Magda was in such a bad way that Nina stayed by her side all night. When Magda was feeling a little better, she began to describe her meeting with Friedrich, her voice full of affection.

“Tomorrow, there’ll be a parade in honor of the anniversary of the revolution. Friedrich has given me a special pass for the tribune, for important foreign guests. He told me it will be a military parade by the Red Army to show enemies—well, to show us , I suppose—that the Soviet people fear nothing. Oh, I need to go to the lavatory!”

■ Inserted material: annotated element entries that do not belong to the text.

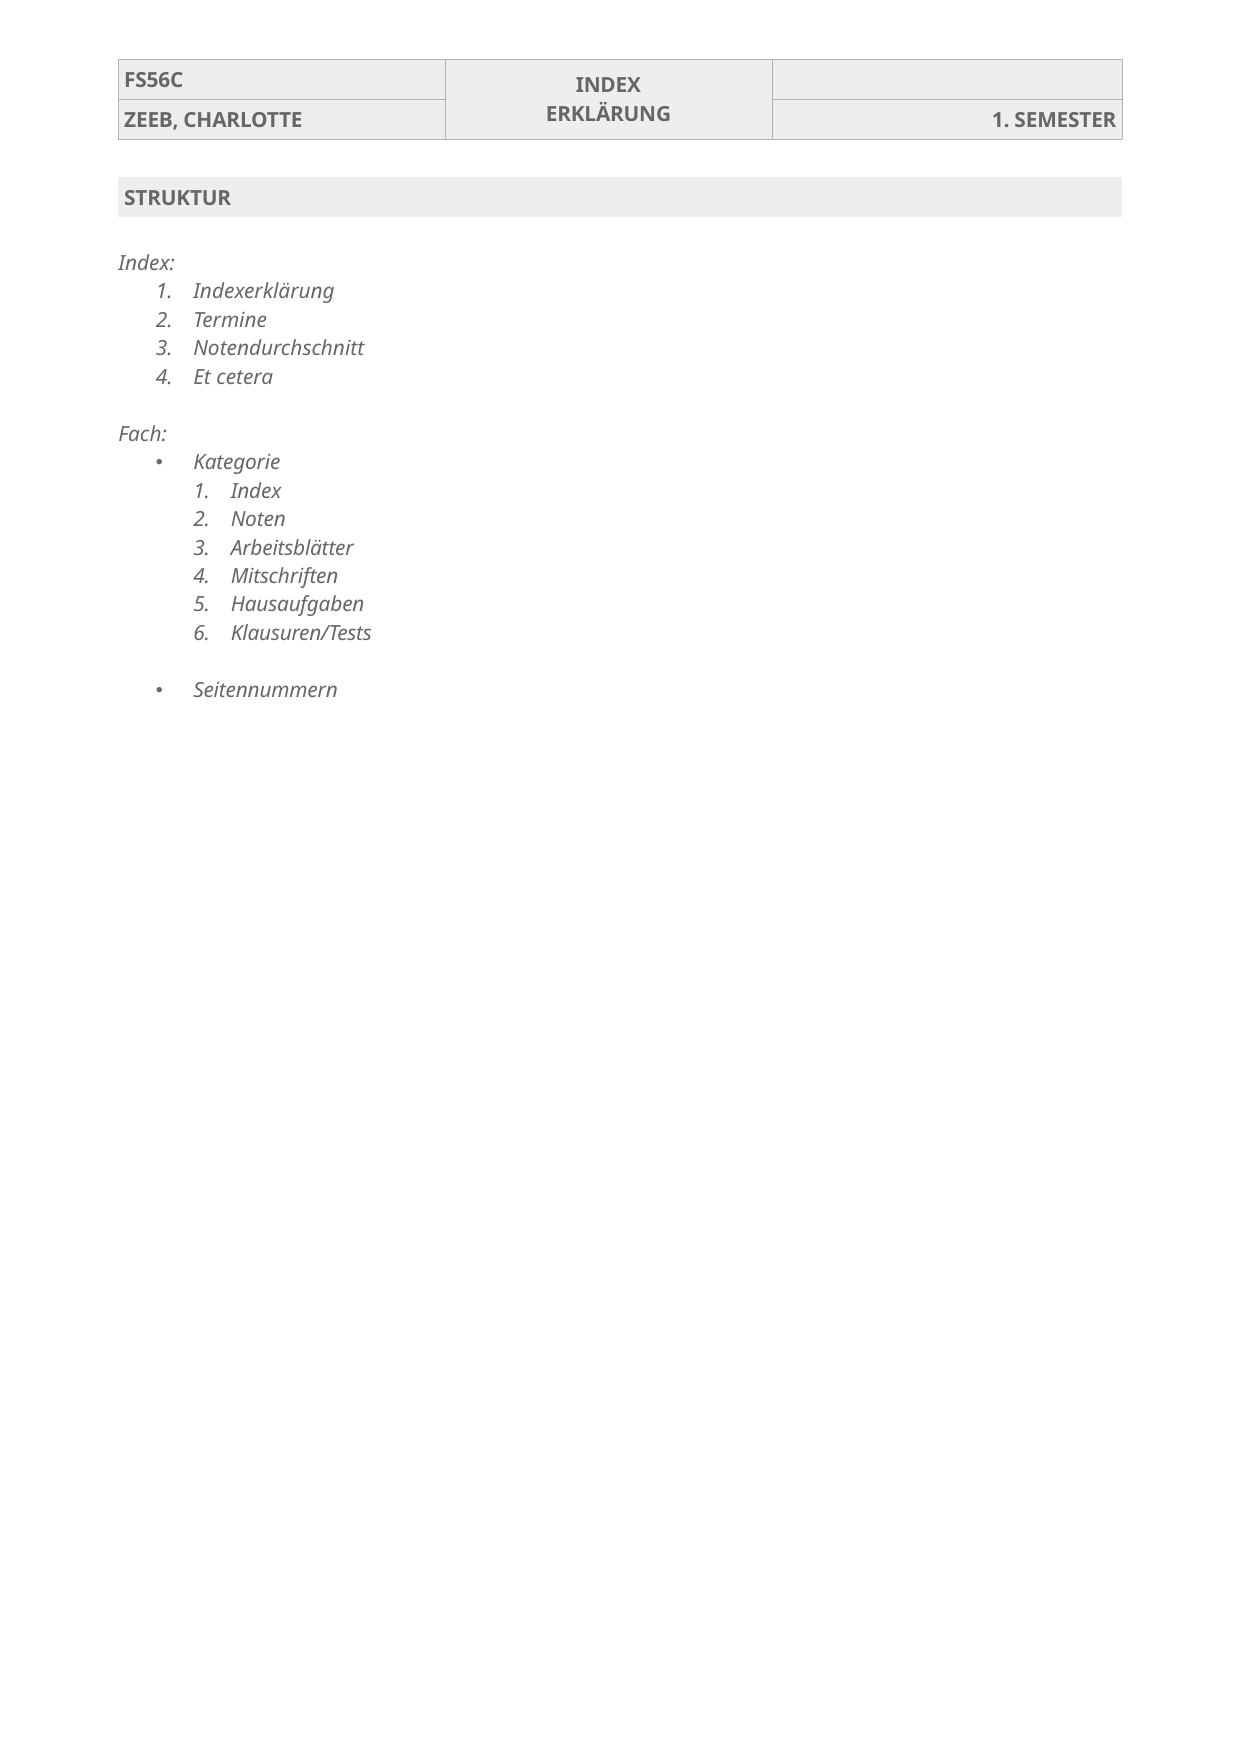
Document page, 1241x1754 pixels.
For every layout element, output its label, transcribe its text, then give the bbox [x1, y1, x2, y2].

list Noten [193, 504, 1122, 533]
text Fach: [118, 419, 1122, 447]
text Index: [118, 248, 1122, 277]
list Hausaufgaben [193, 589, 1122, 618]
list Kategorie [156, 447, 1122, 476]
list Index [193, 476, 1122, 504]
list Arbeitsblätter [193, 533, 1122, 561]
list Et cetera [156, 362, 1122, 390]
list Notendurchschnitt [156, 333, 1122, 362]
list Termine [156, 305, 1122, 333]
list Klausuren/Tests [193, 618, 1122, 646]
table_header STRUKTUR [118, 177, 1122, 217]
list Indexerklärung [156, 277, 1122, 305]
list Mitschriften [193, 561, 1122, 589]
list Seitennummern [156, 675, 1122, 703]
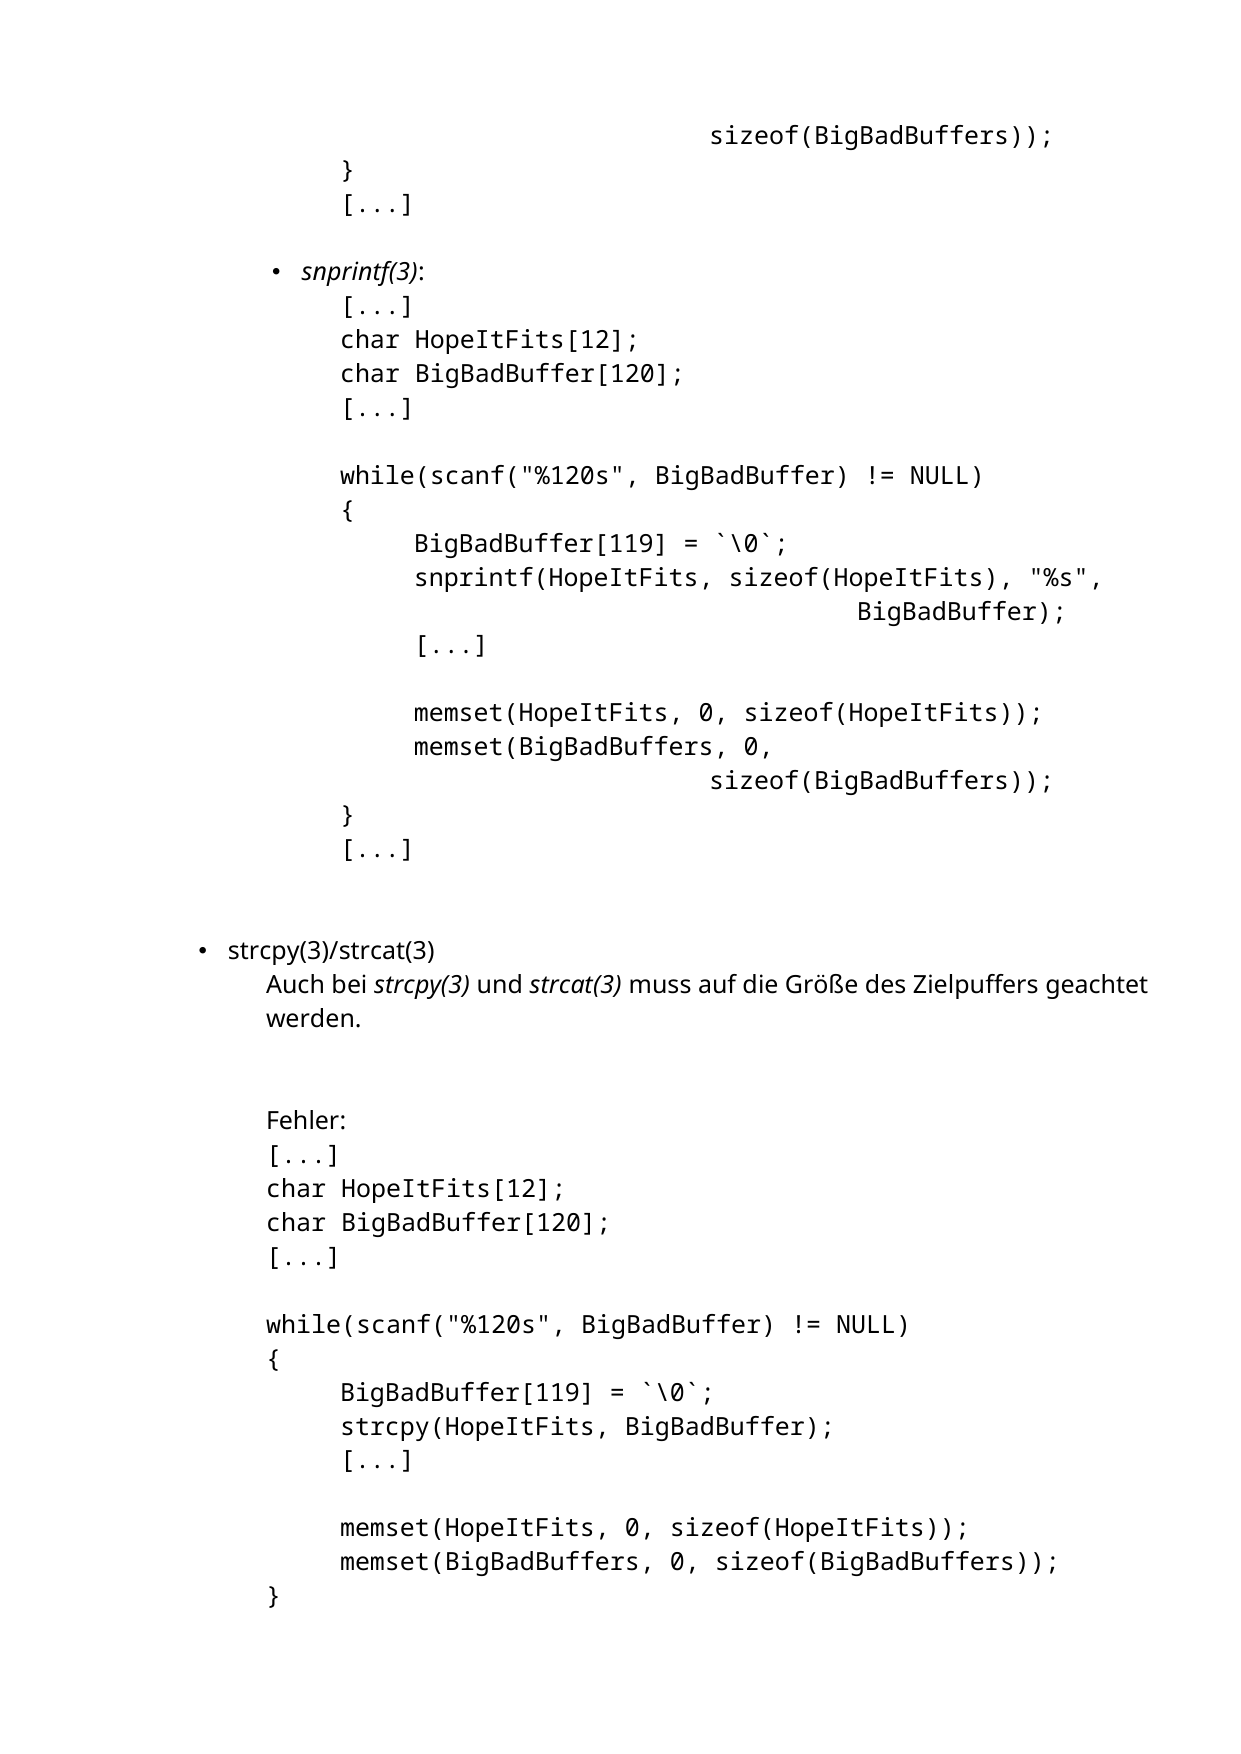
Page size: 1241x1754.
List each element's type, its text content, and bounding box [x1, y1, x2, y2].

list snprintf(3): [272, 254, 1173, 288]
text BigBadBuffer); [118, 593, 1173, 627]
text char BigBadBuffer[120]; [118, 356, 1173, 390]
text memset(BigBadBuffers, 0, sizeof(BigBadBuffers)); [118, 1544, 1173, 1578]
text memset(HopeItFits, 0, sizeof(HopeItFits)); [118, 695, 1173, 729]
text [...] [118, 831, 1173, 865]
text char BigBadBuffer[120]; [118, 1205, 1173, 1239]
text } [118, 797, 1173, 831]
text strcpy(HopeItFits, BigBadBuffer); [118, 1408, 1173, 1442]
text snprintf(HopeItFits, sizeof(HopeItFits), "%s", [118, 559, 1173, 593]
text while(scanf("%120s", BigBadBuffer) != NULL) [118, 1307, 1173, 1341]
text char HopeItFits[12]; [118, 322, 1173, 356]
text BigBadBuffer[119] = `\0`; [118, 1374, 1173, 1408]
text while(scanf("%120s", BigBadBuffer) != NULL) [118, 458, 1173, 492]
text } [118, 1578, 1173, 1612]
text memset(HopeItFits, 0, sizeof(HopeItFits)); [118, 1510, 1173, 1544]
text [...] [118, 390, 1173, 424]
text sizeof(BigBadBuffers)); [118, 118, 1173, 152]
text [...] [118, 1137, 1173, 1171]
text memset(BigBadBuffers, 0, [118, 729, 1173, 763]
list strcpy(3)/strcat(3) [198, 933, 1173, 967]
text { [118, 492, 1173, 526]
text [...] [118, 186, 1173, 220]
text sizeof(BigBadBuffers)); [118, 763, 1173, 797]
text { [118, 1341, 1173, 1374]
text Fehler: [118, 1103, 1173, 1137]
text [...] [118, 288, 1173, 322]
text [...] [118, 627, 1173, 661]
text [...] [118, 1239, 1173, 1273]
text BigBadBuffer[119] = `\0`; [118, 526, 1173, 559]
text [...] [118, 1442, 1173, 1476]
text werden. [118, 1001, 1173, 1035]
text char HopeItFits[12]; [118, 1171, 1173, 1205]
text Auch bei strcpy(3) und strcat(3) muss auf die Größe des Zielpuffers geachtet [118, 967, 1173, 1001]
text } [118, 152, 1173, 186]
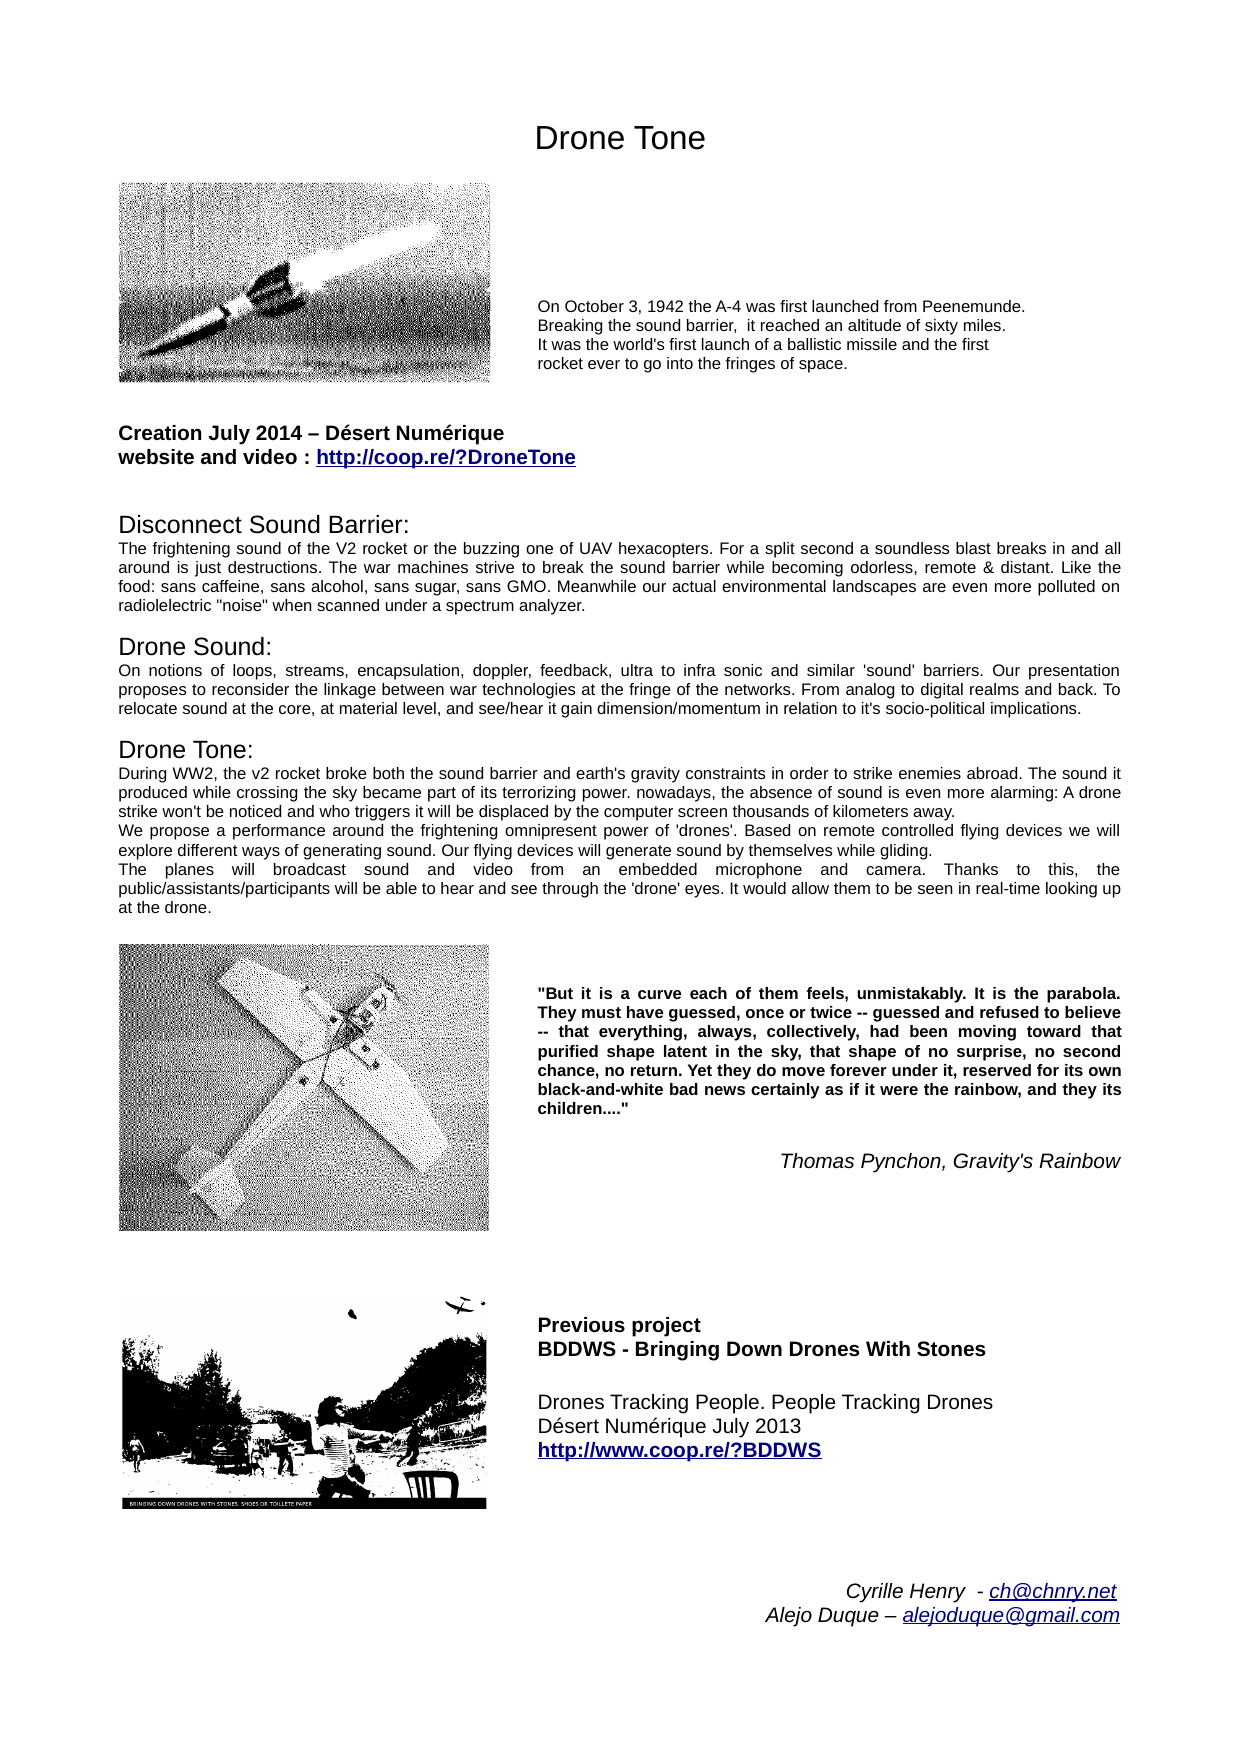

Nina went to the floor manager and brought some clean towels.

“If you can’t hold your drink, you’ve no business drinking!” she scolded Magda. “Did you talk to Friedrich about your relationship?”

“We didn’t have a chance,” said Magda in a weak voice. “We—I mean Friedrich has had a hard time of it. He’s a loyal supporter of Trotsky, but he was forced to denounce him. He had to sign a document saying that the Chinese revolution was failed on account of the Trotskyites, who were part of a worldwide capitalist plot. Otherwise, he could have been sent to prison.”